══ DATA BELOW ══
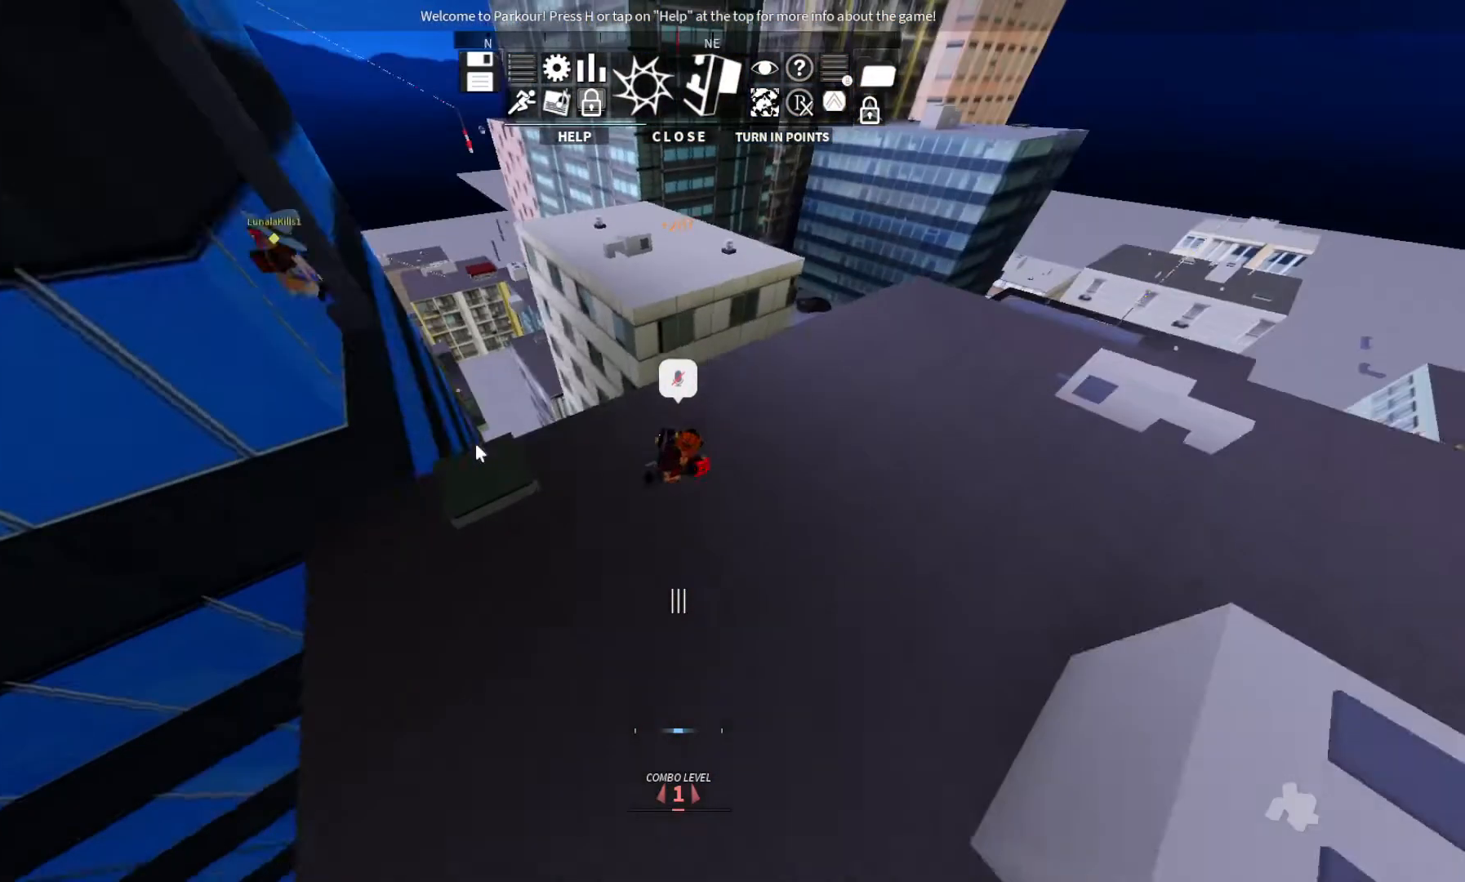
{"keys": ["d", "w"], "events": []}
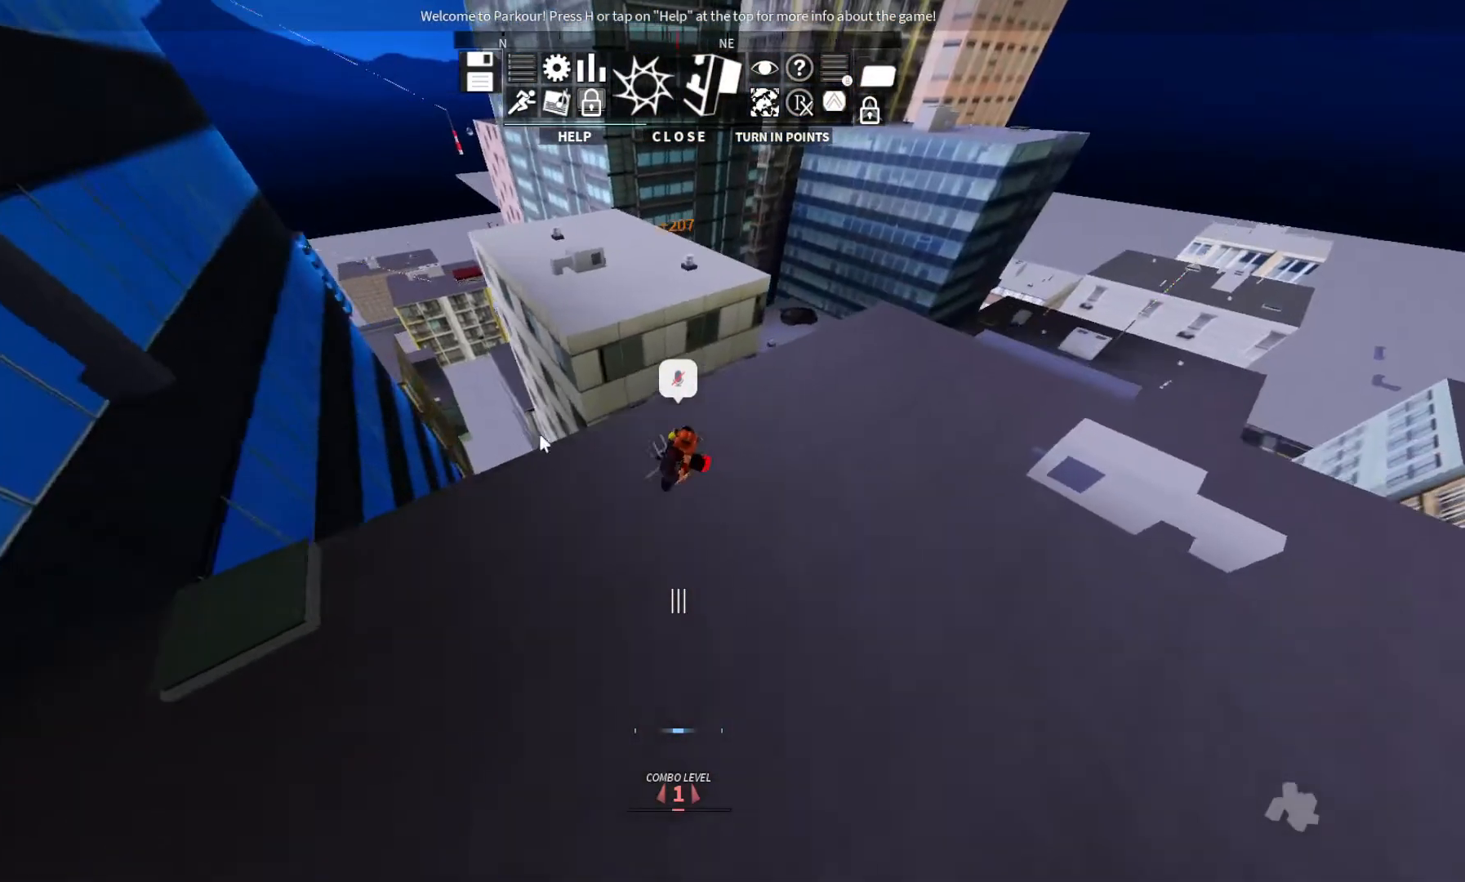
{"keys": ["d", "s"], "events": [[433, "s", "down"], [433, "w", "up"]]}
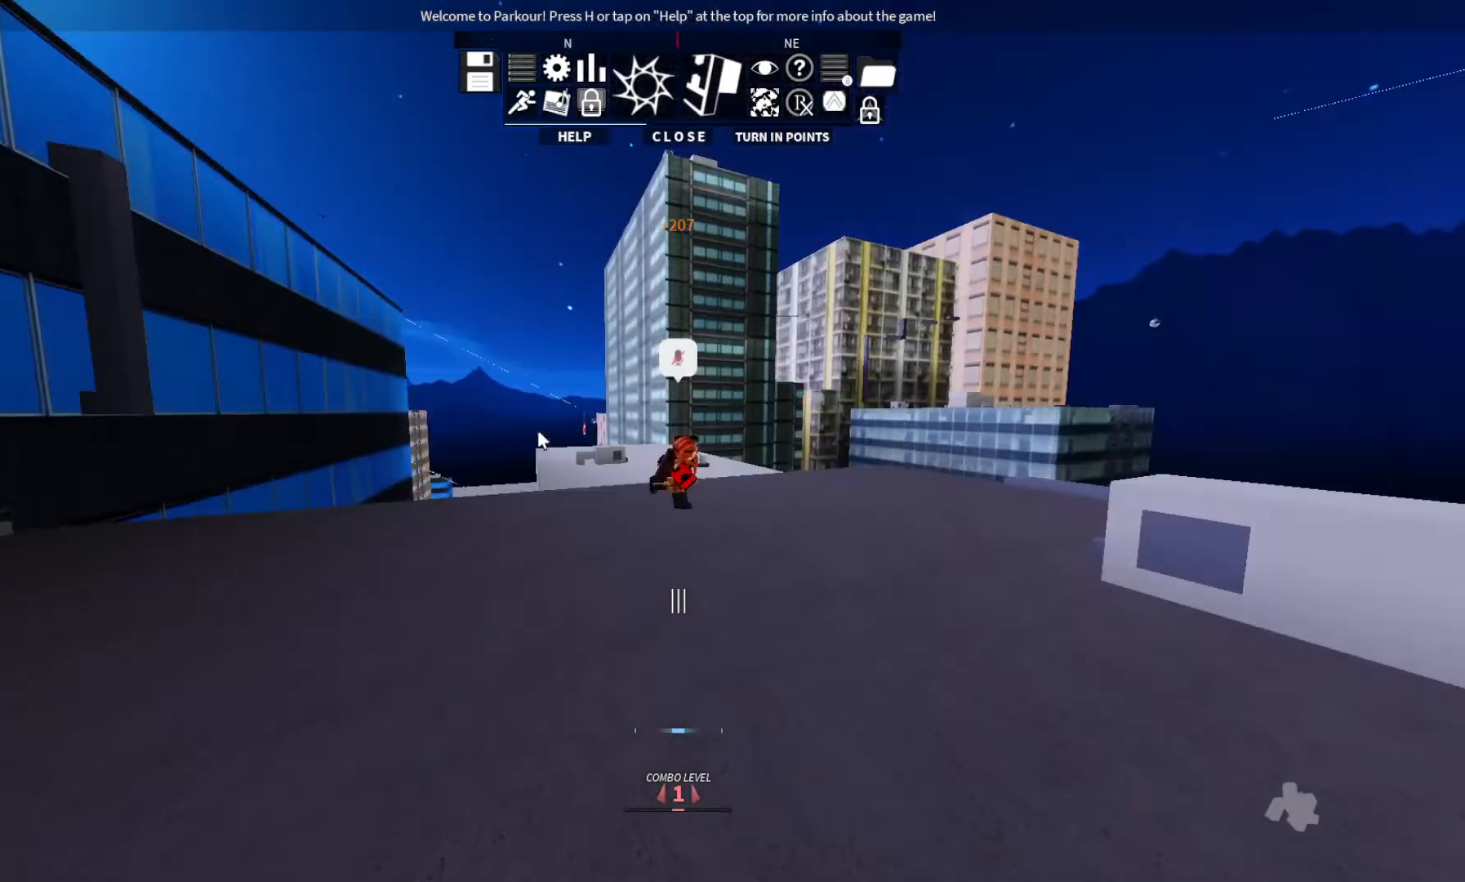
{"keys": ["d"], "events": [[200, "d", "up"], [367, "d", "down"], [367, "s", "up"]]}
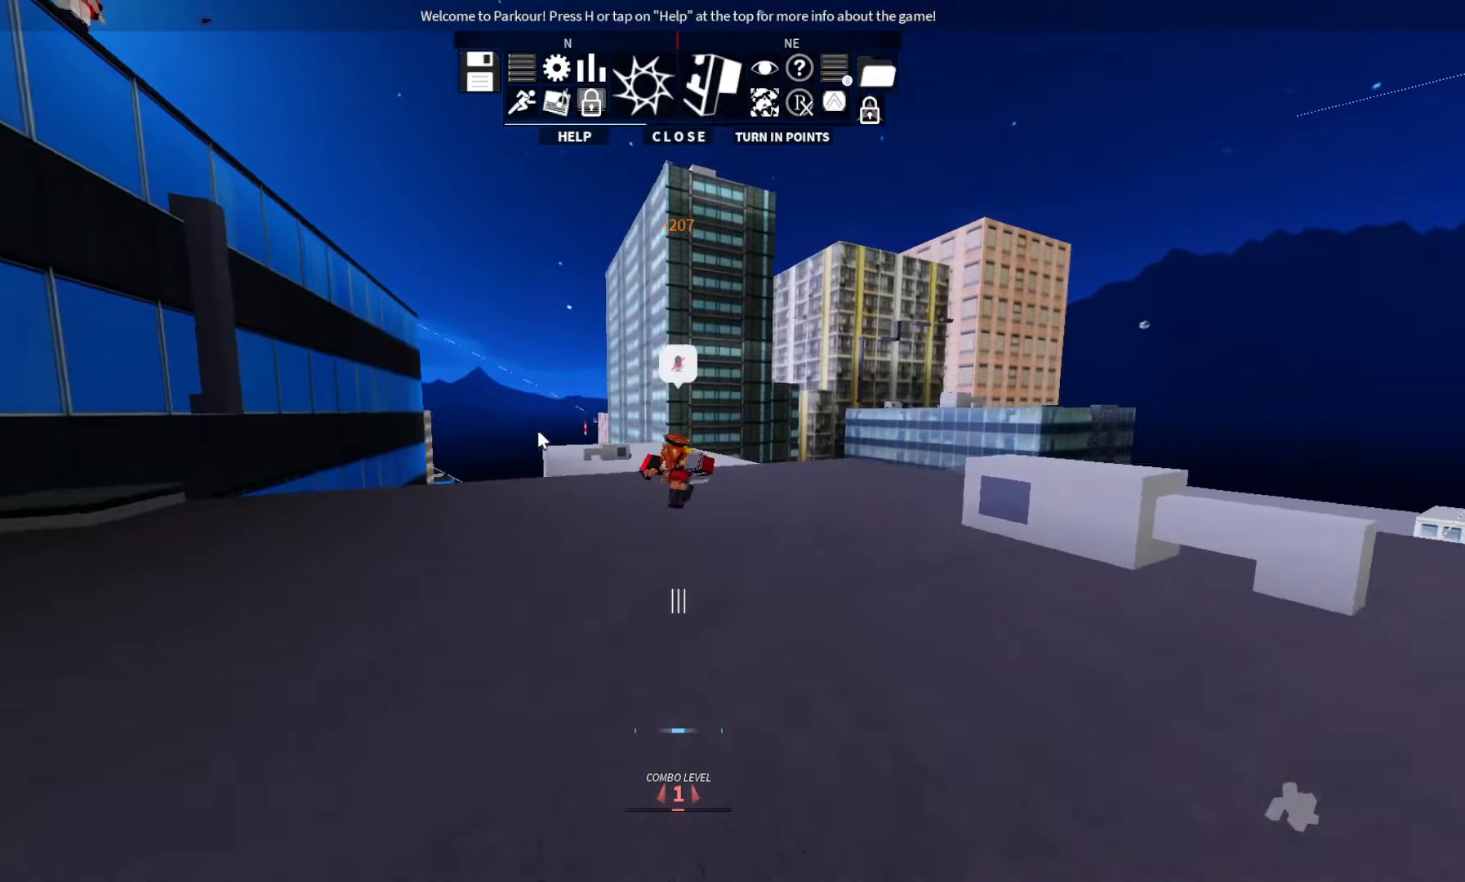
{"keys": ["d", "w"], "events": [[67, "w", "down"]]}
═══
◆ HOW TO COMPLETE THIS TASK ◆
With the pictures removed, write the listing out word for word.

◆ REPLY ◆
{"keys": ["d", "w"], "events": []}
{"keys": ["d", "s"], "events": [[433, "s", "down"], [433, "w", "up"]]}
{"keys": ["d"], "events": [[200, "d", "up"], [367, "d", "down"], [367, "s", "up"]]}
{"keys": ["d", "w"], "events": [[67, "w", "down"]]}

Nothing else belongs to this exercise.